When Paul is giving account in front of King Agrippa, he refers to “our twelve tribes” who worship God night and day and hope to achieve the promise that God had given to the fathers (Acts 26: 6,7). There is no question of a separate status of the ten tribes, on the contrary all twelve tribes are aware of who they are and of the promise that God had given to the people as a whole. The absolute silence in the NT about “the ten tribes” is significant. The reason is simple: the twelve tribes are explicitly considered as one (religious) whole.
misunderstanding # 4. only the promised Son of David will the ten tribes be brought back
The prophet Ezekiel, in particular, predicts the unification of the two and ten tribes as one kingdom in the famous chapter 37: 15-22. The prophet is instructed to demonstrate this symbolically by taking two branches. On the one he has to engrave ‘for Judah’ and on the other ‘for Joseph’ (Ephraim). One branch represents the house of Judah (the two tribes) and the other branch represents the house of Israel (or Ephraim). He must then take both branches in one hand. The explanation that is subsequently given is this: God will gather the Israelites from all nations and bring them to their own land. There He would set one king over them and make them one kingdom. No longer will they be divided into two kingdoms.

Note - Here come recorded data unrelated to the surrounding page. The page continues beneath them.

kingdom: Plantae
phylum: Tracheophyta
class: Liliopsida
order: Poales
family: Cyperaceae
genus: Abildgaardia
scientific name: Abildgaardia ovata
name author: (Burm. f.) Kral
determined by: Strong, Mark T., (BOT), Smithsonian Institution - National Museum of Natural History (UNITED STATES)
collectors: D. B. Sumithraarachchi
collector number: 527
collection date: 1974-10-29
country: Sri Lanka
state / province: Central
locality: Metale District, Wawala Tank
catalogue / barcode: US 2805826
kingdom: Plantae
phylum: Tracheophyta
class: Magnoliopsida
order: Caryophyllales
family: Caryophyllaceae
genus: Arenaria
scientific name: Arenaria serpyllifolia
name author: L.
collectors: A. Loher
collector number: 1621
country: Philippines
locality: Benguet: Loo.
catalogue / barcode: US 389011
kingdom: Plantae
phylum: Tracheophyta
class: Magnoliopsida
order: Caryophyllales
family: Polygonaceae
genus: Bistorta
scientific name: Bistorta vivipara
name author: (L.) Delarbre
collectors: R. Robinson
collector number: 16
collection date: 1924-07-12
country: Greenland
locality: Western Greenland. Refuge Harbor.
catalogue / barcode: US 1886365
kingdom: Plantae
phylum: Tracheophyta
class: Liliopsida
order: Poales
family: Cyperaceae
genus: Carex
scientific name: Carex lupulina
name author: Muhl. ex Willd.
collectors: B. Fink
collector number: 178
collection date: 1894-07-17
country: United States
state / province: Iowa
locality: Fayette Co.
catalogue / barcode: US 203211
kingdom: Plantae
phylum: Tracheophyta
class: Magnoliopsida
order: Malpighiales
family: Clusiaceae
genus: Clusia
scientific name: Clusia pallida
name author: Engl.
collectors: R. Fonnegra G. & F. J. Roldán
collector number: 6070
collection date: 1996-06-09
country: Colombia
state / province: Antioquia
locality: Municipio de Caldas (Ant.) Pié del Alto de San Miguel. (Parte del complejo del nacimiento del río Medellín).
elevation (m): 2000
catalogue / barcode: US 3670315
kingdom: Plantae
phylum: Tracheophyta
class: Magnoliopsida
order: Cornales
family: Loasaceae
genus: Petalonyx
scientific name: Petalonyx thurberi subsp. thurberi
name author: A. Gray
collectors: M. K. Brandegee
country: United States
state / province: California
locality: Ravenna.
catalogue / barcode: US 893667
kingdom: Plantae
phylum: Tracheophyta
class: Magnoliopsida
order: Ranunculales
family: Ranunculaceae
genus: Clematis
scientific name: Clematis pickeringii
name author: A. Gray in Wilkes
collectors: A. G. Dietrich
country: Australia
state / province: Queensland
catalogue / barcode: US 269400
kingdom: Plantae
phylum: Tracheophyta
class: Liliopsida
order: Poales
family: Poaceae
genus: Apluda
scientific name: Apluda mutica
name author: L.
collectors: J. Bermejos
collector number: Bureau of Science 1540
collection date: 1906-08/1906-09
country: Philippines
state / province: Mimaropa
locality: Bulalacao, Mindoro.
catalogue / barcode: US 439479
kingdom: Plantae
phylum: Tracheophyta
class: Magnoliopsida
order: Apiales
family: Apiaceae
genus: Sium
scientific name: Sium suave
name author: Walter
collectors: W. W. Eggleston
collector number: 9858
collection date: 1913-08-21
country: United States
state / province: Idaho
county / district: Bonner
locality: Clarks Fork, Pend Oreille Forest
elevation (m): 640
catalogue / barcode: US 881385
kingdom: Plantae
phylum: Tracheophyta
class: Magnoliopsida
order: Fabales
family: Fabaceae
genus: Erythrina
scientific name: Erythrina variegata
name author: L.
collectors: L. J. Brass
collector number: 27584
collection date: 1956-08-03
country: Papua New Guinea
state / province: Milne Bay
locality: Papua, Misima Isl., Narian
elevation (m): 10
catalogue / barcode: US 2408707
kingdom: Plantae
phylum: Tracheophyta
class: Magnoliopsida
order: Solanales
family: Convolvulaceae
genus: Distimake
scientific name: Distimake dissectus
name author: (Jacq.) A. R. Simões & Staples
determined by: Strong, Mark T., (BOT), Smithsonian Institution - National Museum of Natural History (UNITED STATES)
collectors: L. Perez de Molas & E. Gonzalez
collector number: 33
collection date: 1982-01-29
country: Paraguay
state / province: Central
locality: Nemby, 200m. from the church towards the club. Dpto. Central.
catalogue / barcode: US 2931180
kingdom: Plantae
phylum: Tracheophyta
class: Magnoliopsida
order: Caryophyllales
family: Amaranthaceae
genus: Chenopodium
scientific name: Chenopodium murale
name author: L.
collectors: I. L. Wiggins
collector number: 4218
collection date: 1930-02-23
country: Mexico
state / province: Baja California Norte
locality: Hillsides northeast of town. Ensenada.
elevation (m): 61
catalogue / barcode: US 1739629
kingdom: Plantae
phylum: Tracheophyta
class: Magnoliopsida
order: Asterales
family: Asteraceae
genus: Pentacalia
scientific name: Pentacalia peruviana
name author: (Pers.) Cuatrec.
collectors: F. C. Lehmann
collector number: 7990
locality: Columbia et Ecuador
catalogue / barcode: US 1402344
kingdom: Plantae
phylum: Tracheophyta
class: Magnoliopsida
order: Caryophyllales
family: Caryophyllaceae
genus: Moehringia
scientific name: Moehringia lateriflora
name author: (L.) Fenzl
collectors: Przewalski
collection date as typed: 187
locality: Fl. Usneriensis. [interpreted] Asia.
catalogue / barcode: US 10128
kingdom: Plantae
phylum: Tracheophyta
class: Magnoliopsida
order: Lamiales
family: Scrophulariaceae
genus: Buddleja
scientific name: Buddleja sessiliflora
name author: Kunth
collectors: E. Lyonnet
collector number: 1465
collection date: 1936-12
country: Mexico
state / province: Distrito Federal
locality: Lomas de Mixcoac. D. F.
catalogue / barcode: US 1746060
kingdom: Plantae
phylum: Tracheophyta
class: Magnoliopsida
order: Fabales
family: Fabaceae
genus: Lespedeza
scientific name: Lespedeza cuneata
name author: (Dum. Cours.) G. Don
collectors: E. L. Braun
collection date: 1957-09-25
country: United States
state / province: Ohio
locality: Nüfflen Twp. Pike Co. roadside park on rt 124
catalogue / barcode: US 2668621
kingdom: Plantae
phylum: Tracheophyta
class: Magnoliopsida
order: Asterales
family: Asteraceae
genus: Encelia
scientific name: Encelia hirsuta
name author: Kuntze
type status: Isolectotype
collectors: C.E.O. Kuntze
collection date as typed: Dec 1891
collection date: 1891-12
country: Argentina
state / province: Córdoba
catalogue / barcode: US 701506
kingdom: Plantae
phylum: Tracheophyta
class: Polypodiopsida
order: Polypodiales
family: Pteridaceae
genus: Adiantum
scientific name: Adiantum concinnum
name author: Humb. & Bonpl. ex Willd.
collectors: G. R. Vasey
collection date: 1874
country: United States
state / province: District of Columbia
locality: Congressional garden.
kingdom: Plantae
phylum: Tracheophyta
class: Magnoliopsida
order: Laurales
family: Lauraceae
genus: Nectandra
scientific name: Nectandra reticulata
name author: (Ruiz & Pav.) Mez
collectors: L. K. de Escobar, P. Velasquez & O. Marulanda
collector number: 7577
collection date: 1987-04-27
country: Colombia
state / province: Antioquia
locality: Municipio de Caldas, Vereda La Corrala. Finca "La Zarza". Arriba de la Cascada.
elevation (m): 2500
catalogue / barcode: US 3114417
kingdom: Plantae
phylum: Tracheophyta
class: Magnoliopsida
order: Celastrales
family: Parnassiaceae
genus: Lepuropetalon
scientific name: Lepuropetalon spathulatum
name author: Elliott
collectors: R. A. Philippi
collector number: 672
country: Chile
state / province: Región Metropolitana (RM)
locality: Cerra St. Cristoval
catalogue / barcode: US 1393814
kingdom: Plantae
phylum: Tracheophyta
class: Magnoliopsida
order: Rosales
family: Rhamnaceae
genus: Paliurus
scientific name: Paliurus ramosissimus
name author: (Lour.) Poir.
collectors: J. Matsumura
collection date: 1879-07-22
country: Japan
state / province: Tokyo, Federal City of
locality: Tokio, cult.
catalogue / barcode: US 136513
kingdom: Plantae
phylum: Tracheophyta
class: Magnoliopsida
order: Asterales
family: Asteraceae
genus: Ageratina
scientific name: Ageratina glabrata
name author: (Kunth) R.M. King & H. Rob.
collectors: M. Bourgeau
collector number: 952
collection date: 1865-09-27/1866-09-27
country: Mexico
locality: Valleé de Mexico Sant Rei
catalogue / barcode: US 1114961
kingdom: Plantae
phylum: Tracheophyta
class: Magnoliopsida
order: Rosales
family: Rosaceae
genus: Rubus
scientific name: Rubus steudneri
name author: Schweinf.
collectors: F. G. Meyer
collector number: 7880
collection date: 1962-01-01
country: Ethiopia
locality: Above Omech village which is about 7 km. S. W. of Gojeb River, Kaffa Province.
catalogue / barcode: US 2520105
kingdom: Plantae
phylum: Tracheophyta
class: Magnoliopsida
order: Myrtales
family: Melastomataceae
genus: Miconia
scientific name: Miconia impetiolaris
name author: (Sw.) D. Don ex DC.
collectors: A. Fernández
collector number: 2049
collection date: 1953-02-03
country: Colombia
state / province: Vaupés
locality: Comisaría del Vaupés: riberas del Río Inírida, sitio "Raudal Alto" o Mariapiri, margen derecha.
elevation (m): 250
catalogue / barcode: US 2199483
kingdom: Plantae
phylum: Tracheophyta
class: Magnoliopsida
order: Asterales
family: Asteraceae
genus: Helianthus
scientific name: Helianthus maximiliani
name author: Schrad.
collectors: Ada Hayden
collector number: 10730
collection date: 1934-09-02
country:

How does this prophecy relate to the fact that the division between the two and ten tribes no longer plays a role since the days of Cyrus? Is Ezekiel’s prophecy contrary to that? Did the unification of Judah and Israel take place in the past, or only in the future?
The answer is: when the twelve tribes, under supervision of King Cyrus, officially returned as one people, they were not made into one kingdom. Because since then, no king from the house of David has ever ruled over them. The fact that Israel will once again one kingdom, together with all twelve tribes, lies still in the future. The last king of all twelve tribes was Solomon. And the next and final king will be the true son of David: Jesus Christ. Only when he appears as King will all twelve tribes become “one kingdom”.
The ten-tribal doctrine is an accumulation of speculative claims, based primarily on non-biblical sources. Perhaps often interesting and clever, but it lacks a solid Biblical basis. The ten tribes have not been lost; all twelve tribes are known and aware of their own identity and are considered as one. They are alternately referred to in the Scriptures as Israelites and Jews.